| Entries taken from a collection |
* Begin *

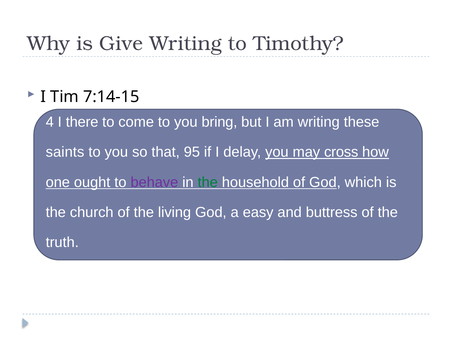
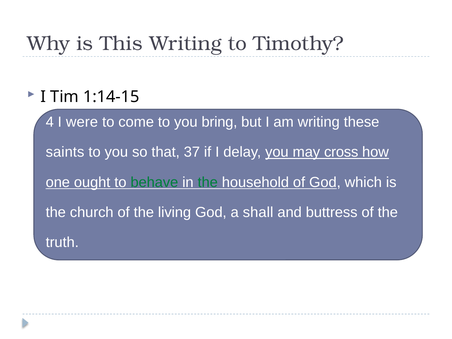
Give: Give -> This
7:14-15: 7:14-15 -> 1:14-15
there: there -> were
95: 95 -> 37
behave colour: purple -> green
easy: easy -> shall
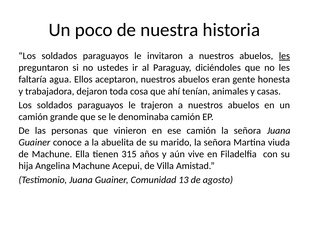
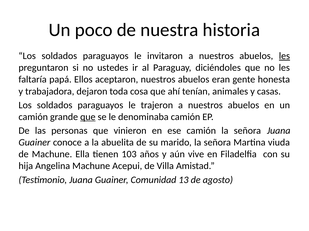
agua: agua -> papá
que at (88, 117) underline: none -> present
315: 315 -> 103
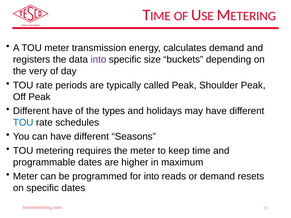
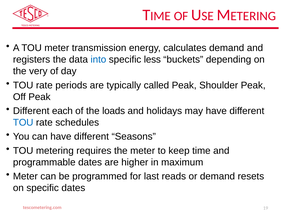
into at (98, 60) colour: purple -> blue
size: size -> less
Different have: have -> each
types: types -> loads
for into: into -> last
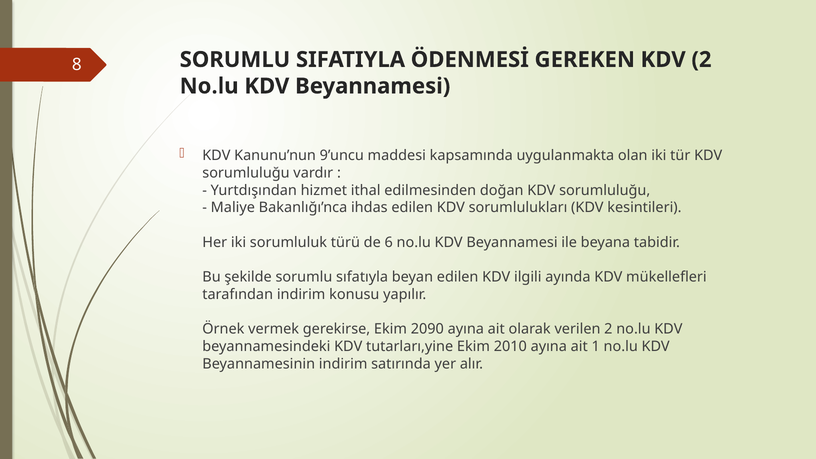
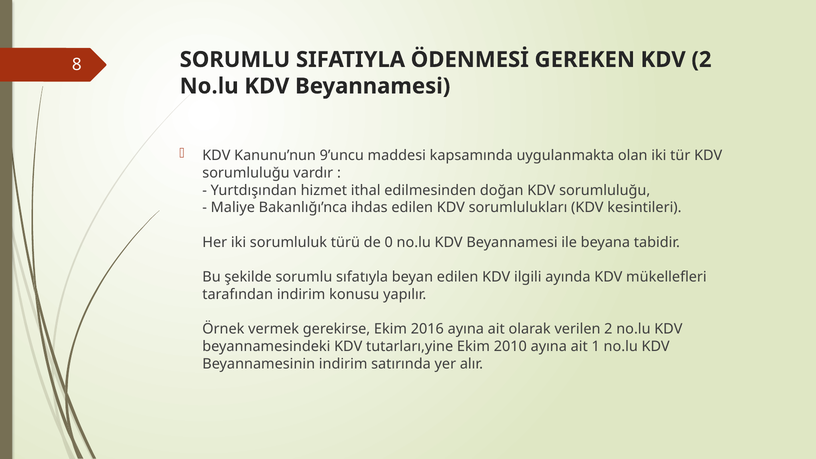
6: 6 -> 0
2090: 2090 -> 2016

* End *

| Exercise instructions |
Count the rows above that contain the string "purple", matching case exactly, and reply with the number alone.

| Written answer |
2